Der Rüstungszulieferer Hensoldt aus dem MDAX kauft den Münchner IT- und Sicherheitstechnik-Dienstleister ESG für mindestens 675 Millionen Euro. Das Verteidigungselektronik-Unternehmen erwirbt die ESG Elektroniksystem- und Logistik-GmbH vom Finanzinvestor Armira, wie Hensoldt am Abend mitteilte. Zum Kaufpreis könnten noch 55 Millionen Euro hinzukommen, je nachdem wie sich ESG 2024 entwickelt. Finanzieren will Hensoldt die Übernahme mit bis zu 450 Millionen Euro neuen Schulden und einer Kapitalerhöhung um bis zu zehn Prozent. Diese könnte zum Xetra-Schlusskurs vom Dienstag rund 250 Millionen Euro einbringen.

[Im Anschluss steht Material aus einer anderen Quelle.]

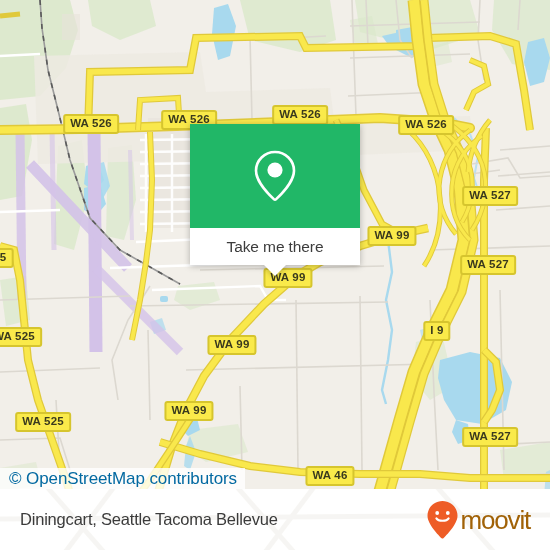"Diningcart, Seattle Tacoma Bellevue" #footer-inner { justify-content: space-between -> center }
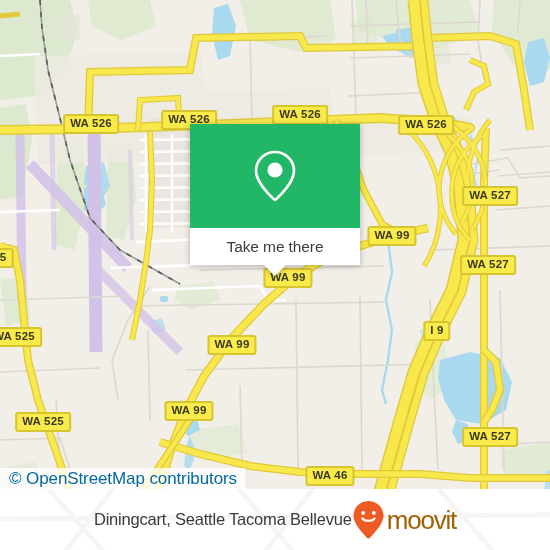"moovit" #brand-text { color: #a16207 -> #4c1d95; font-size: 26px -> 30px }
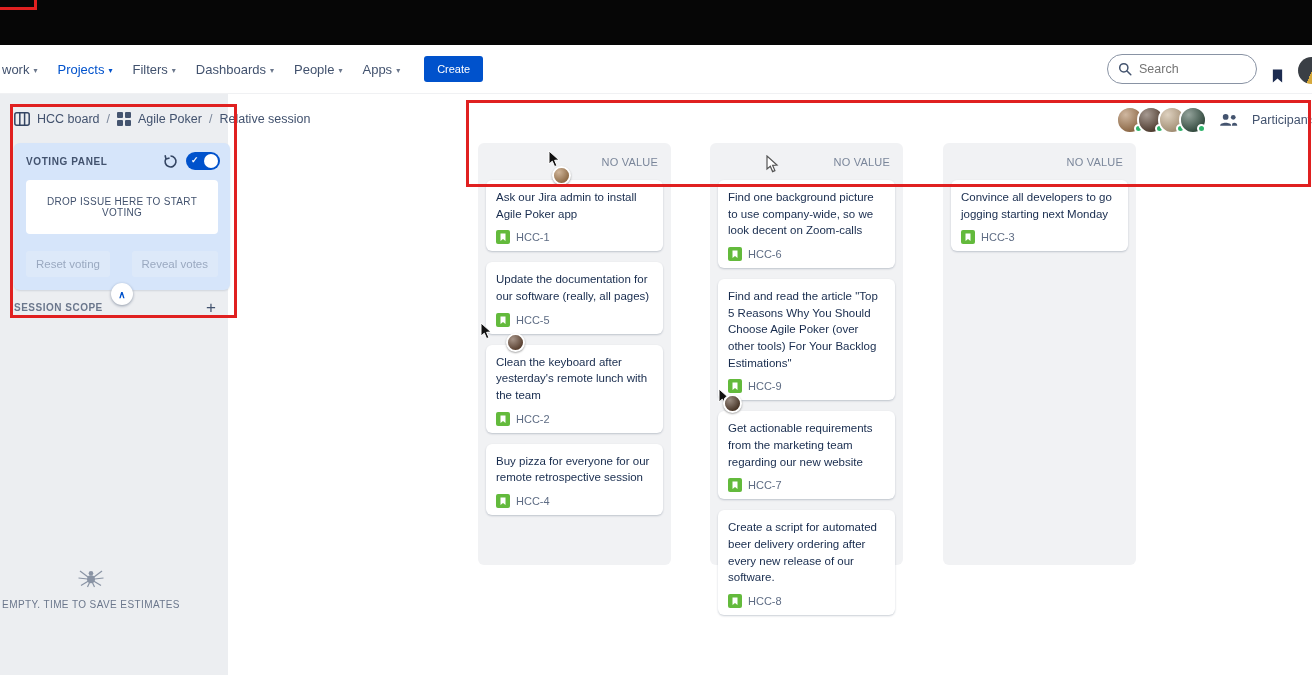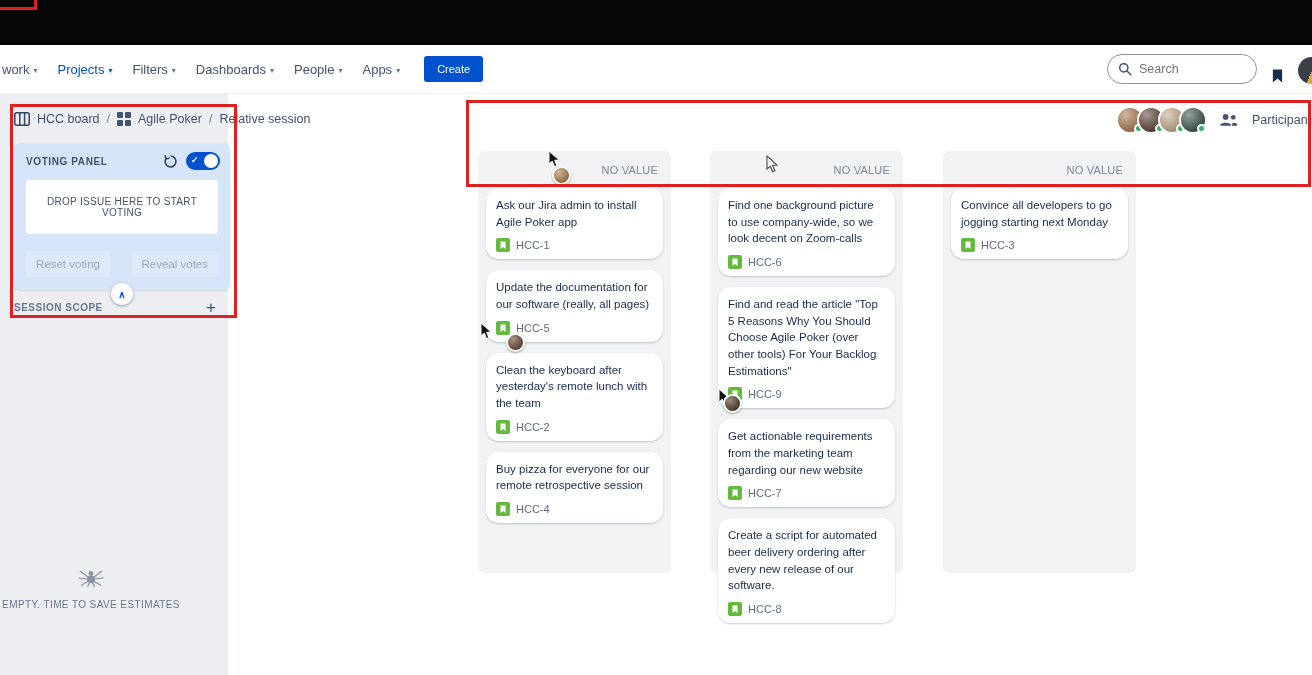"NO VALUE" .column { margin-top: 8px -> none }
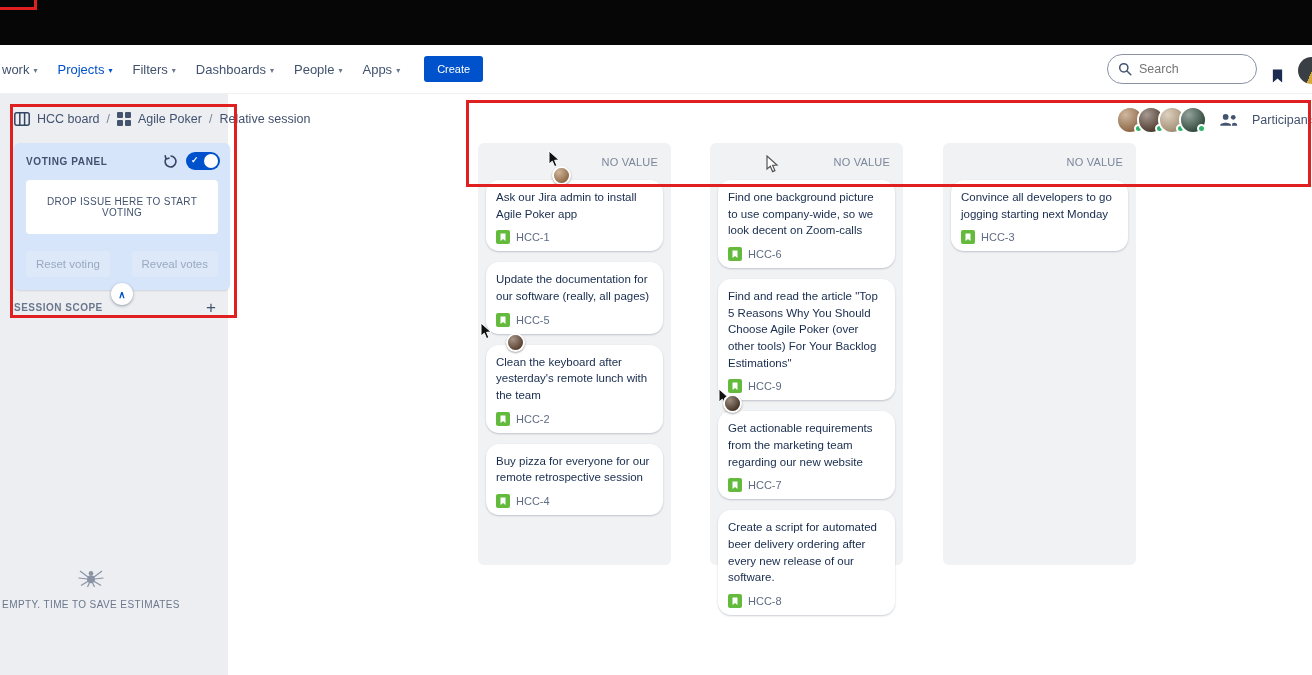"Ask our Jira admin to" .card { border-radius: 13px -> 6px }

Im Streit um den Ausbau des Glasfasernetzes hat der Deutschland-Chef von Vodafone Vorwürfe gegen den Rivalen Deutsche Telekom erhoben. Der Bonner Ex-Monopolist verlange "beträchtliche" Gebühren, wenn Konkurrenten ihre Kabel in von der Telekom kontrollierte Leerrohre verlegen wollten, sagte Philippe Rogge der "Süddeutschen Zeitung". Diese Abgaben würden demnächst voraussichtlich weiter steigen. "Daraus sollen Mondpreise werden, zwölfmal höher als in anderen europäischen Ländern." Der Manager wies außerdem darauf hin, dass viele dieser Leerrohre zu Zeiten der Bundespost verlegt und damit vom Steuerzahler bezahlt worden seien.